“Apple memiliki pertumbuhan terlemah di antara perusahaan-perusahaan besar, tetapi sahamnya belum turun hingga kelipatan yang pernah terjadi pada periode-periode sebelumnya, saat saham ini tidak bertumbuh," katanya dalam sebuah wawancara.
Abate percaya bahwa investor harus melakukan lindung nilai atas risiko valuasi Apple melalui lewat skema opsi karena kepentingannya yang "sistemik" terhadap pasar saham.
Saham-saham Apple telah turun lebih dari 10% sejak akhir Juli. Angka yang lebih besar jika dibandingkan dengan penurunan 5,4% untuk Indeks Nasdaq 100 pada rentang yang sama.
Penurunan sudah menurunkan valuasi Apple lebih dari US$340 miliar (sekitar Rp5.329 triliun), meskipun perusahaan tetap menjadi faktor penting dalam Indeks S&P 500. AAPL menyumbang lebih dari 7,1% bobot indeks.
Atas pengaruh tersebut di pasar membuat investor ekuitas sulit menghindari, tetapi perusahaan-perusahaan besar lain mungkin menawarkan prospek pertumbuhan yang lebih menarik. Alternatif saham ini juga lebih masuk akal diperdagangkan.
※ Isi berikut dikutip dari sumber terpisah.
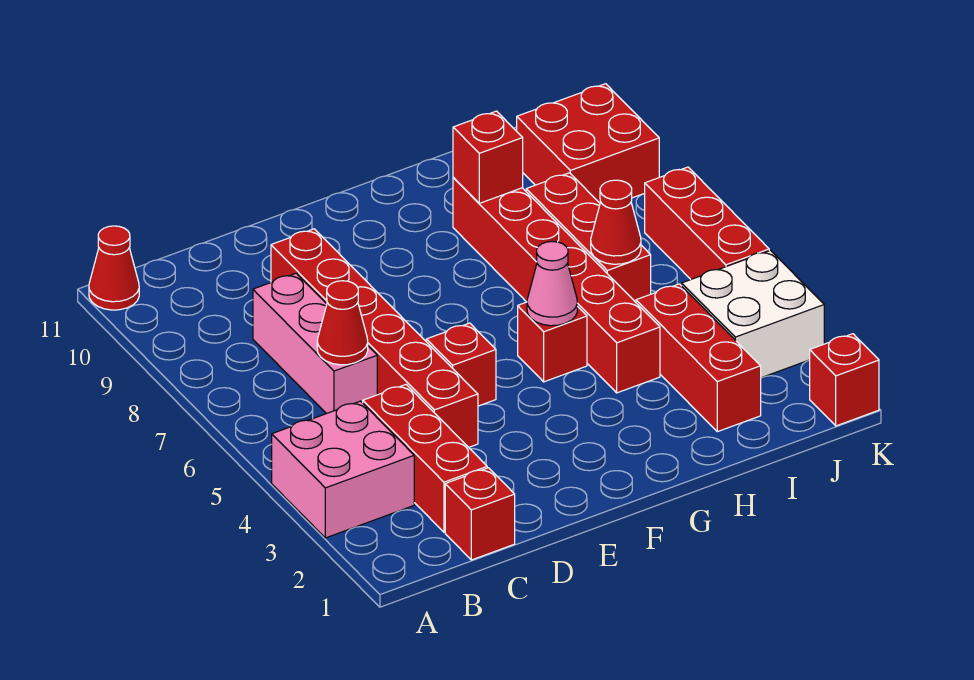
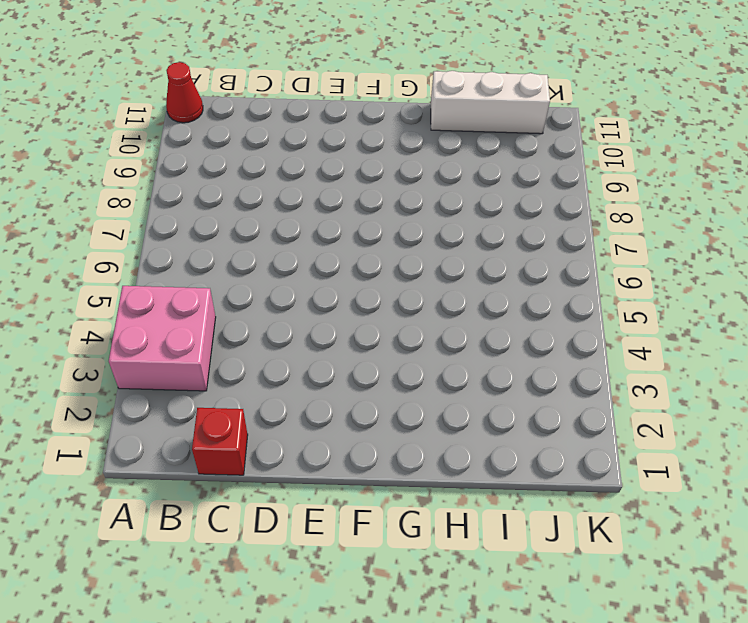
white 1x3 brick [431,71,550,134] -> none
none -> red 1x3 brick [363,385,487,532]
none -> pink 1x3 brick [253,273,377,414]
none -> red 1x6 brick [271,229,478,447]

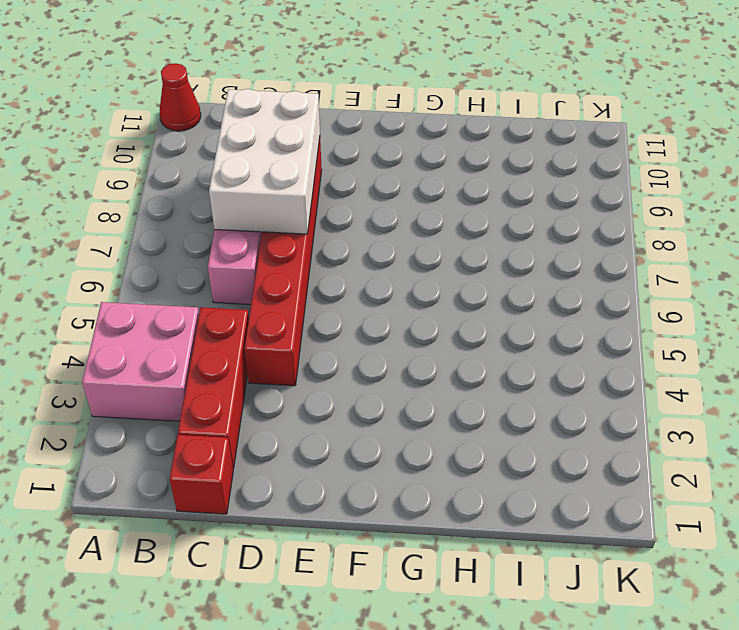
white 2x3 brick [209,89,320,234] -> none
none -> red 1x1 brick [426,323,496,406]
none -> red 1x1 brick [518,302,587,382]
none -> red 1x6 brick [453,177,660,393]

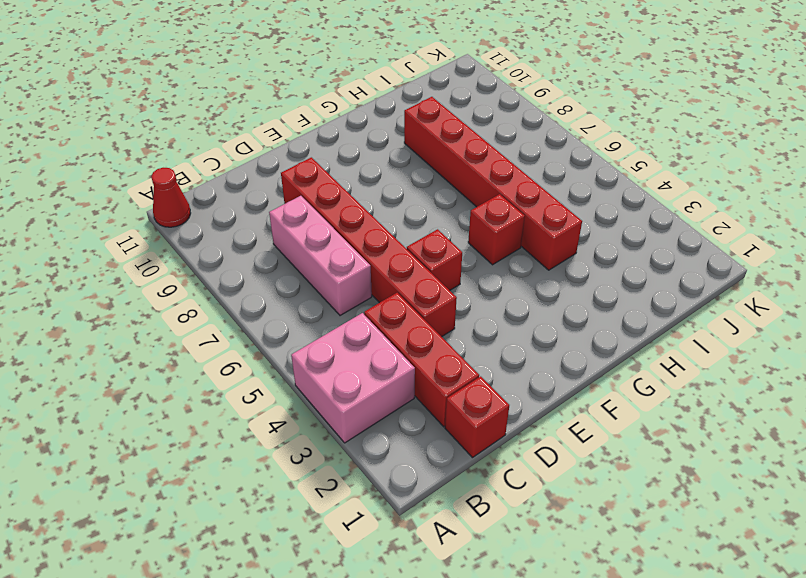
none -> red 1x3 brick [636,284,761,432]
none -> red 1x3 brick [526,173,651,302]
none -> white 2x2 brick [682,250,824,378]

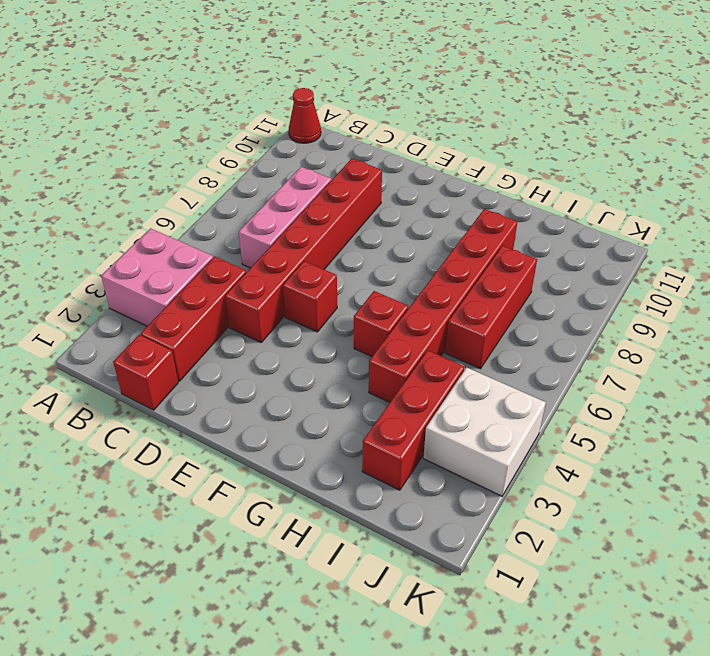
none -> red 2x2 brick [517,84,659,203]
none -> red 1x1 brick [810,334,879,426]
none -> red 1x3 brick [644,167,769,279]

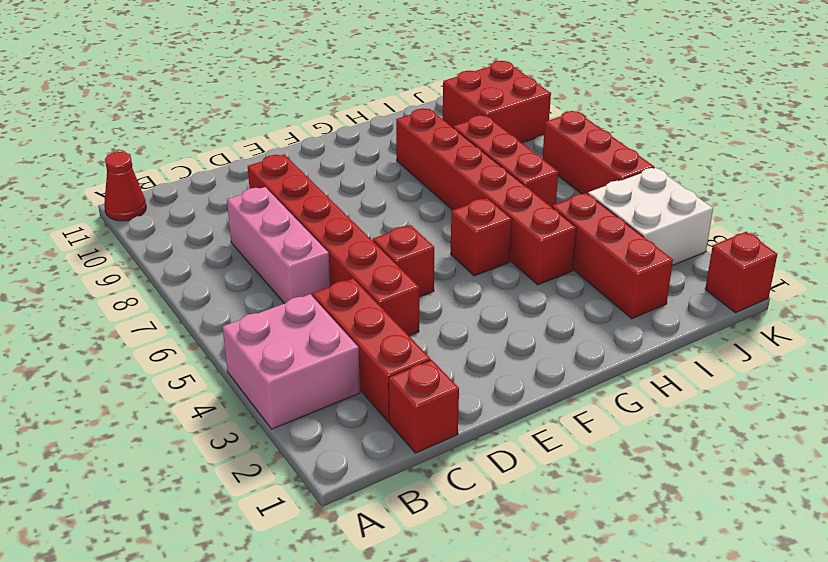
none -> red 1x1 cone [317,281,368,365]
none -> pink 1x1 cone [527,242,577,326]
none -> red 1x1 brick [453,111,523,203]

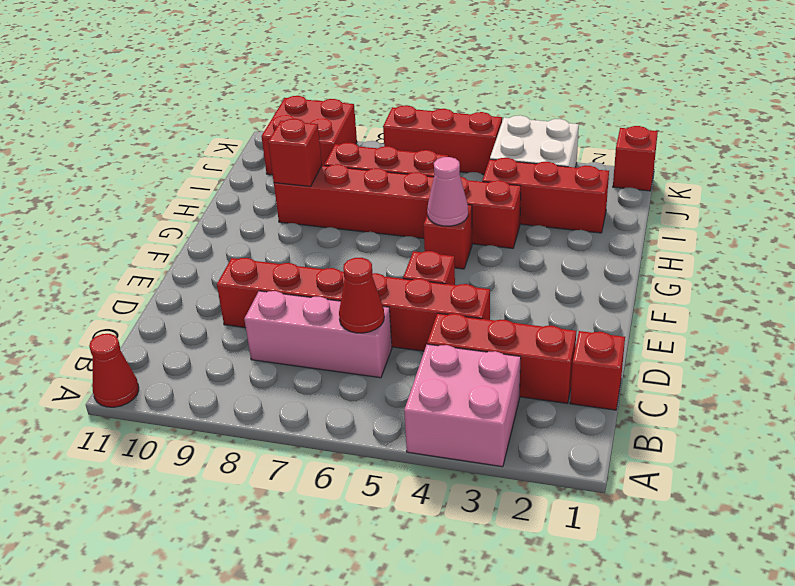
none -> red 1x1 cone [591,180,641,264]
“Anda dapat membuat kasus fundamental yang menarik untuk Amazon sebagai ekspansi margin, untuk Microsoft dan Nvidia sebagai bagian dari fanatisme AI, atau untuk Alphabet dan Meta yang mengalami perlambatan dalam iklan konsumen, tetapi Apple tidak menunjukkan pertumbuhan pendapatan selama beberapa waktu,” kata Abate.
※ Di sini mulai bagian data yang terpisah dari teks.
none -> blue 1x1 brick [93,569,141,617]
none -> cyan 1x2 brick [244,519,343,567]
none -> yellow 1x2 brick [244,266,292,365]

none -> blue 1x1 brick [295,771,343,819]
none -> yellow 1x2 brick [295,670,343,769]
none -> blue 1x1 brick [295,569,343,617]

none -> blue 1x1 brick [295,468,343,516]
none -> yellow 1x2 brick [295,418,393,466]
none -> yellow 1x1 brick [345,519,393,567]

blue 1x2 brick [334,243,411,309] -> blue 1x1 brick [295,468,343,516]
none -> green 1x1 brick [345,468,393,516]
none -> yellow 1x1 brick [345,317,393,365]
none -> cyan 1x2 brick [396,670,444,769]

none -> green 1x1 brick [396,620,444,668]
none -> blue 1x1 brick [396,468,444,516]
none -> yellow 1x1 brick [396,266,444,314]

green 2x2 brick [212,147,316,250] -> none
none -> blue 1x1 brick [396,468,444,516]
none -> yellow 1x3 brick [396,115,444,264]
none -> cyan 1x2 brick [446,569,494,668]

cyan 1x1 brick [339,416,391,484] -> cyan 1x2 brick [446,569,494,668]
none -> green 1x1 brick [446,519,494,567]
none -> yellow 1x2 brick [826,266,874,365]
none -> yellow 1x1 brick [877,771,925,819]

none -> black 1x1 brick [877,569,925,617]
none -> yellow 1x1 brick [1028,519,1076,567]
“Ini tidak seperti Cisco pada tahun 1999, yang akan jatuh, tetapi jika kita mengalami dislokasi yang nyata di pasar, beban terberatnya mungkin akan jatuh pada saham-saham seperti Apple."
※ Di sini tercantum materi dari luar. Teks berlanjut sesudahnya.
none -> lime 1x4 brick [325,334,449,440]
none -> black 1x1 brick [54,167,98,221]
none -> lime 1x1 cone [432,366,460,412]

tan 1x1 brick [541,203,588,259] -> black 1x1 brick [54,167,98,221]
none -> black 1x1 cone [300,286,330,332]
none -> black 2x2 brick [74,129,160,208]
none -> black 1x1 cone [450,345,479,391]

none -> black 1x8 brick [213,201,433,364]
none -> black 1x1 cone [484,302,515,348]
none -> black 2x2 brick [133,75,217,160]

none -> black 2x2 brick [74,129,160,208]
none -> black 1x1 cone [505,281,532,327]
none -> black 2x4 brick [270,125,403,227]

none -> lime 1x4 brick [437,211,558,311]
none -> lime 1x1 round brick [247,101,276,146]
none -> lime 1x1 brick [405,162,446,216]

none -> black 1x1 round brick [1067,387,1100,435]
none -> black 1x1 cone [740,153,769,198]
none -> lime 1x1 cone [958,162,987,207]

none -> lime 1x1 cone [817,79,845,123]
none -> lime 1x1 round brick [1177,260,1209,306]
Perusahaan ini akan melaporkan hasil kuartal keempat pada awal November. Para analis memperkirakan pendapatannya akan turun 1% dibanding tahun lalu. Pendapatan untuk sektor teknologi S&P 500 secara keseluruhan terlihat naik 1,5% pada kuartal ini, menurut Bloomberg Intelligence.
Dengan latar belakang ini, Apple diperdagangkan pada 26,5 kali estimasi pendapatan, di atas kelipatan Indeks Nasdaq 100 dan rata-rata jangka panjangnya. Saham ini diperdagangkan dengan harga premium dalam hal penjualan berjangka. Sementara imbal hasil arus kas bebasnya di bawah 3,7%, dibandingkan dengan rata-rata 10 tahun sekitar 6,4%.
Meskipun pertumbuhan pendapatan di Apple diperkirakan akan kembali positif pada tahun fiskal 2024, kecepatannya jauh dari level yang sebelumnya diperkirakan.Pertimbangan lain, deretan produk baru seperti headset Vision Pro diperkirakan tidak akan menjadi pendorong berarti dalam waktu dekat untuk Apple.
KeyBanc Capital Markets baru-baru ini memangkas pandangannya terhadap saham ini menjadi setara dengan Hold, mengutip kekhawatiran tentang valuasi dan potensi pertumbuhan.
Menyusul sejumlah penurunan rating tahun ini, peringkat konsensus untuk Apple — proksi untuk rasio Buy, Hold, dan Sell— telah turun 9% dari puncaknya di Desember. Kurang dari dua pertiga analis yang dilacak oleh Bloomberg merekomendasikan beli, sejauh ini merupakan rasio terendah di antara saham-saham berkapitalisasi besar.
“Selalu ada tantangan, tetapi ini tampaknya merupakan waktu yang lebih sulit, terutama dengan kelipatannya yang berada di ujung atas kisaran historis,” kata Michael Kirkbride, manajer portofolio di Evercore Wealth Management.
“Kami sangat berhati-hati dalam menambah posisi di sini, namun ingin membeli pada harga yang lebih rendah.” Meskipun begitu, Kirkbride mengatakan Apple layak mendapatkan keuntungan atas situasi terkini, mengingat kemampuan Apple untuk menavigasi masa-masa sulit sebelumnya.
“Apple tetap menjadi merek teratas secara global, memiliki keahlian rantai pasokan yang tak tertandingi, dan arus kas bebasnya berarti pengembalian modal secara historis berbeda dari yang Anda dapatkan di perusahaan lain. Sangat layak untuk bertahan untuk itu.”